**DOCUMENT PASSAGE**.
╭──

The product formula above suggests that generating functions can be used to count combinatorial objects that are built up out of other objects, where our goal is to count the number of objects of each possible non-negative integer "weight" (we put "weight" in scare quotes because we can make the "weight" be any property of the object we like, as long as it's a non-negative integer—a typical choice might be the size of a set, as in the binomial theorem example above). There are five basic operations involved in this process; we've seen two of them already, but will restate them here with the others.

Throughout this section, we assume that F(z) is the generating function counting objects in some set A and G(z) the generating function counting objects in some set B.

4.1. Disjoint union

Suppose C = A∪B and A and B are disjoint. Then the generating function for objects in C is F(z)+G(z).

╰──

**APPLY WHAT YOU READ**.
1) Translate this sentence from the generating functions passage into French: "Then the generating function for objects in C is F(z)+G(z)."
2) From the generating functions passage, extract the part that opens with the words containing "The product formula" and closes with "some set B.", copying it word for word.
The listing comes from a separate source.

**DATA EXCERPT**.
╭──

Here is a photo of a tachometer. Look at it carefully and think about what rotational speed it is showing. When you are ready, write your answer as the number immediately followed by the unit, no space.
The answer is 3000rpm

╰──

**OUTPUTS IN ORDER**.
1) Alors la fonction génératrice des objets de C est F(z)+G(z).

2)
The product formula above suggests that generating functions can be used to count combinatorial objects that are built up out of other objects, where our goal is to count the number of objects of each possible non-negative integer "weight" (we put "weight" in scare quotes because we can make the "weight" be any property of the object we like, as long as it's a non-negative integer—a typical choice might be the size of a set, as in the binomial theorem example above). There are five basic operations involved in this process; we've seen two of them already, but will restate them here with the others.

Throughout this section, we assume that F(z) is the generating function counting objects in some set A and G(z) the generating function counting objects in some set B.